Des personnes du troisième Age, victimes du syndrome du Nid vide, dans le Sud-Est, ont une main tendue avec OTA
Par La rédaction · Port-au-Prince
· 4 min de lecture · Mis à jour le 24 avril 2026
Version française originale — source de référence du Relief. Notre politique de traduction

JACMEL, Haïti.— La troisième âge, une période de la vie humaine située à partir de soixante ans, fait toujours frémir ceux qui s’en approchent. En Haïti surtout lorsque les conditions de sécurité sociale ne sont pas réunies, cette étape est devenue un fardeau pour les plus jeunes.
Plusieurs dizaines de personnes âgées des deux sexes fréquentent toutes les semaines les centres de l’l’Organisation du Troisième Age (OTA) dans les localités de La Montagne, Haut et Bas Coq Chante, La Vallée de Jacmel. Certaines sont parfois venues seules, d’autres moins habiles se font accompagnées d’un petit fils ou d’un proche parent qui a du sacrifier une partie de son temps.
André, est le nom d’emprunt d’un homme de 73 ans, qui n’a pas souhaité divulguer son identité pour des raisons de sécurité et de respect pour son intégrité. André a vécu dans la localité de Haut Coq Chante, dans sa jeunesse il fut un agriculteur impénitent. Père de deux enfants, et grand-père de cinq petits enfants, il a commencé à devenir souffrant en 2016, un an après la mort de sa femme, d’après ce qu’il a raconté.
Ce vendredi matin, André est venu prendre sa tension artérielle et faire des examens de sa prostate. Le septuagénaire a exprimé son contentement d’avoir bénéficié des assistances de l’OTA. «Mes enfants et mes petits enfants ont souvenir d’autres préoccupations que de passer du temps avec un vieillard démodé comme moi», dit-il sous un ton ironique, soulignant que grâce au activités du centre, il se sent entouré.

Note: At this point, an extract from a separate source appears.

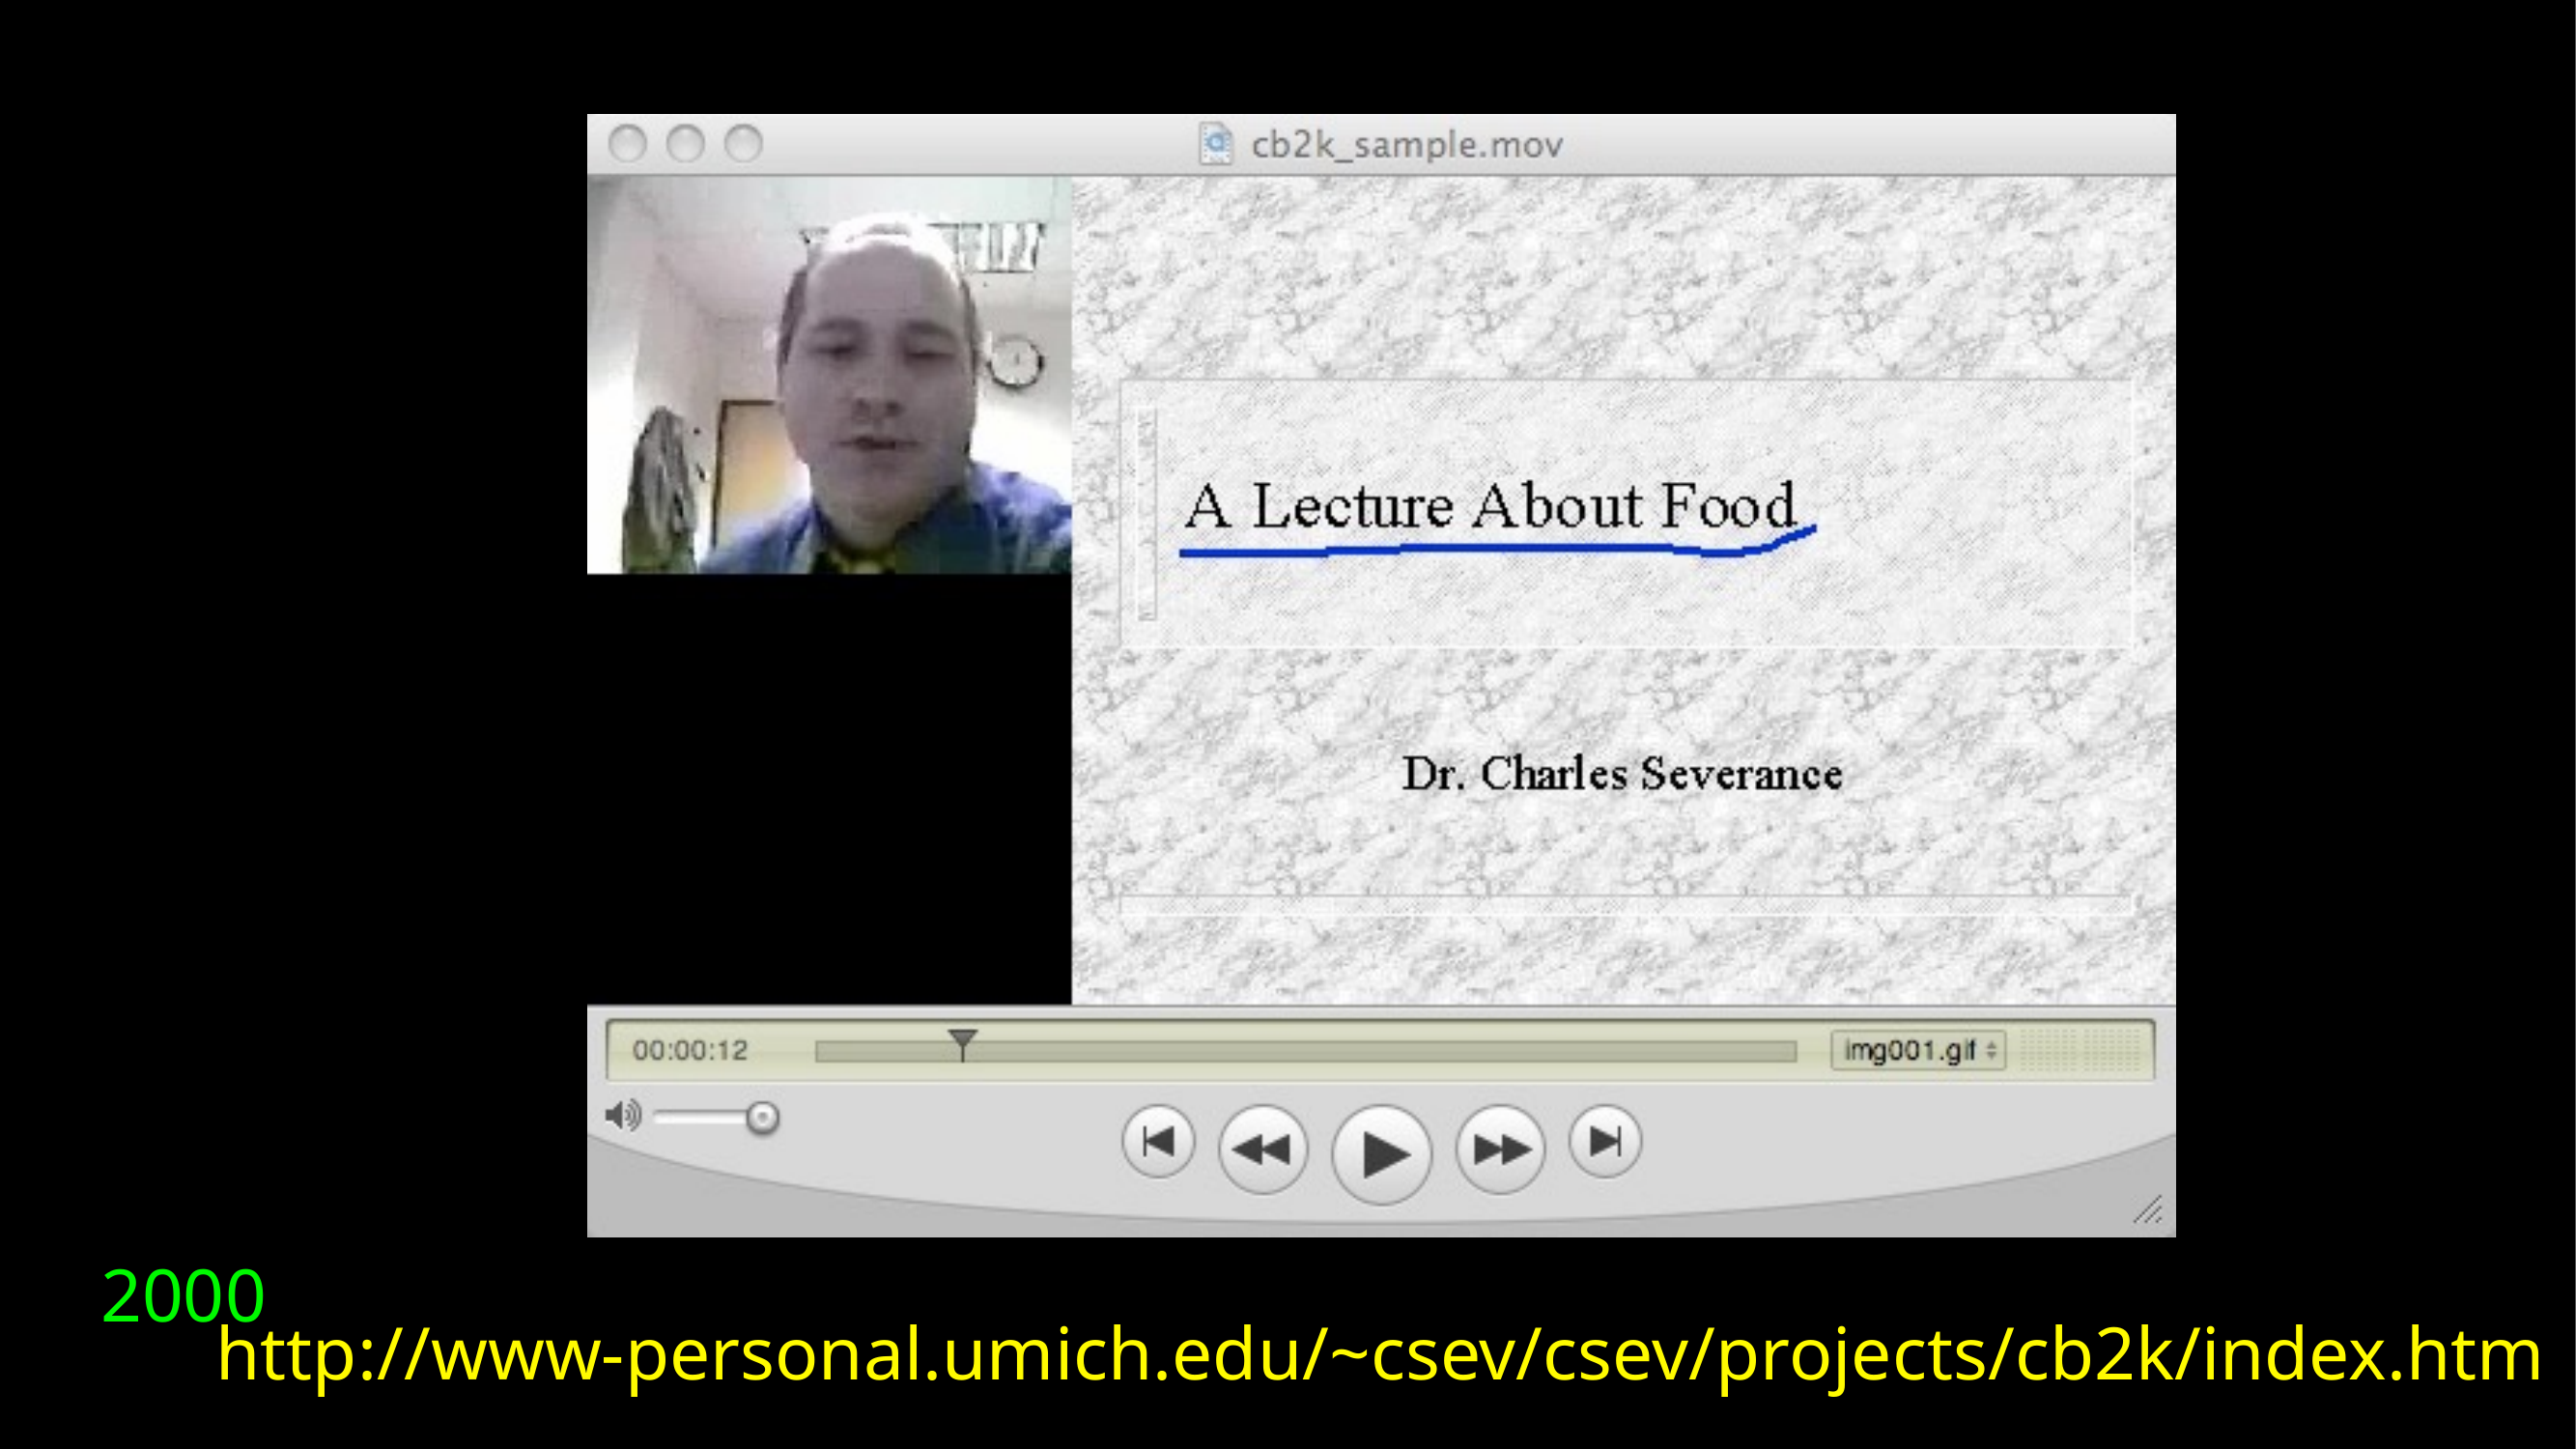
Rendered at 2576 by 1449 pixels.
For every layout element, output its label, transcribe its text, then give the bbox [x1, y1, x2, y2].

text_box 2000 [92, 1241, 275, 1345]
text_box http://www-personal.umich.edu/~csev/csev/projects/cb2k/index.htm [208, 1299, 2555, 1404]
picture [587, 114, 2176, 1237]
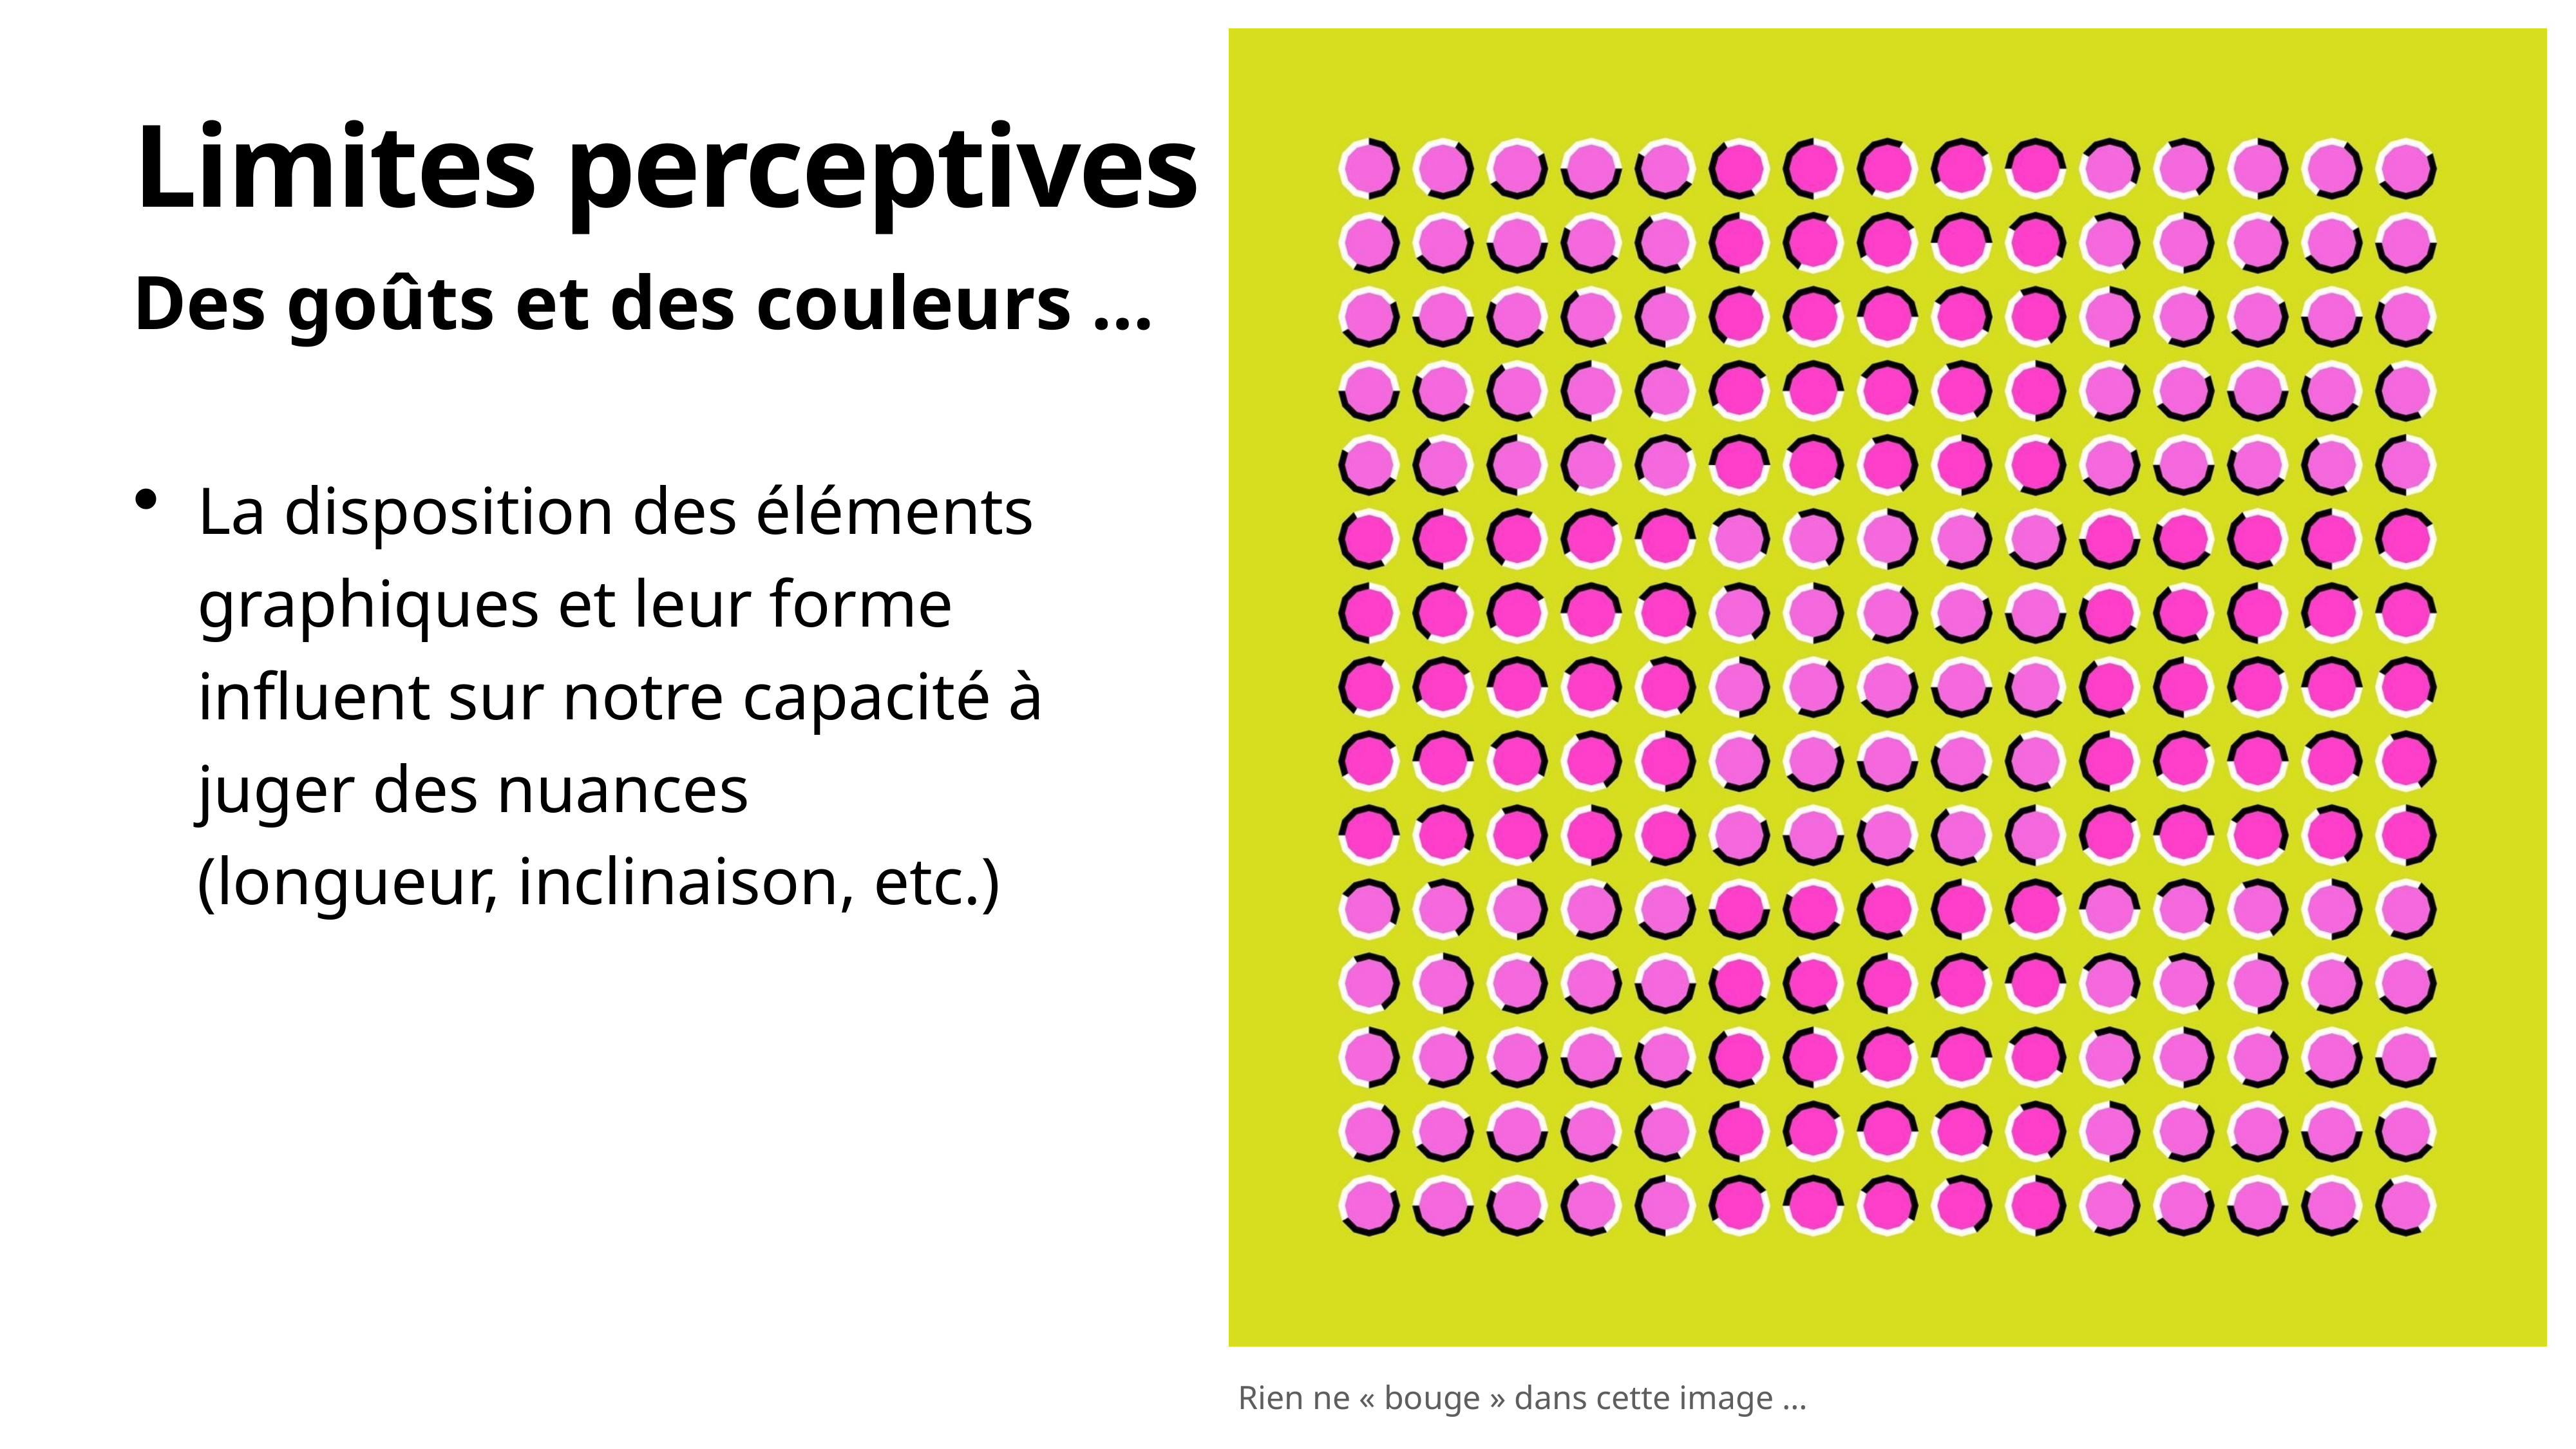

Manmi Yaya, 86 ans, a perdu la vue, il y a à peu près quatre ans. Elle est arrivée au centre, à chaque occasion, grâce à la bienveillance de l’une de ces petites filles qu’elle a élevée en l’absence de sa mère. Rosalie a seulement 22 ans. Elle n’a encore l’habileté nécessaire pour prendre soin de sa grand-mère, alors elle l’emmène au centre de l’OTA pour des séances de massage et d’autres thérapies.
«Je fais ce que je peux, la nourriture, le bain, la lessive, mais je ne sais pas m’occuper d’une personne âgée…», a-t-elle lâché. «Pour l’amuser, je n’ai que les trucs de ma génération et ca ne marche pas avec Mamie, alors l’organisation réunie des personnes comme elle pour des jeux… les bénévoles se mettent très bien dans leur peau », a-t-elle déclaré, souriant pour montrer sa satisfaction d’avoir eu un fardeau de moins.
Effectivement des cliniques mobiles sont organisées régulièrement dans divers endroits comme Cap-Rouge, dans la commune des Cayes Jacmel, bas Coq Chante, haut Coq Chante, la Montagne dans la commune de Jacmel et la commune de la Vallée de Jacmel afin d’offrir des soins dentaires, des consultations générales et même des prises en charge pour ceux-là qui sont très vulnérables et qui n’ont pas de support adéquat, ont fait savoir les responsables de l’organisation.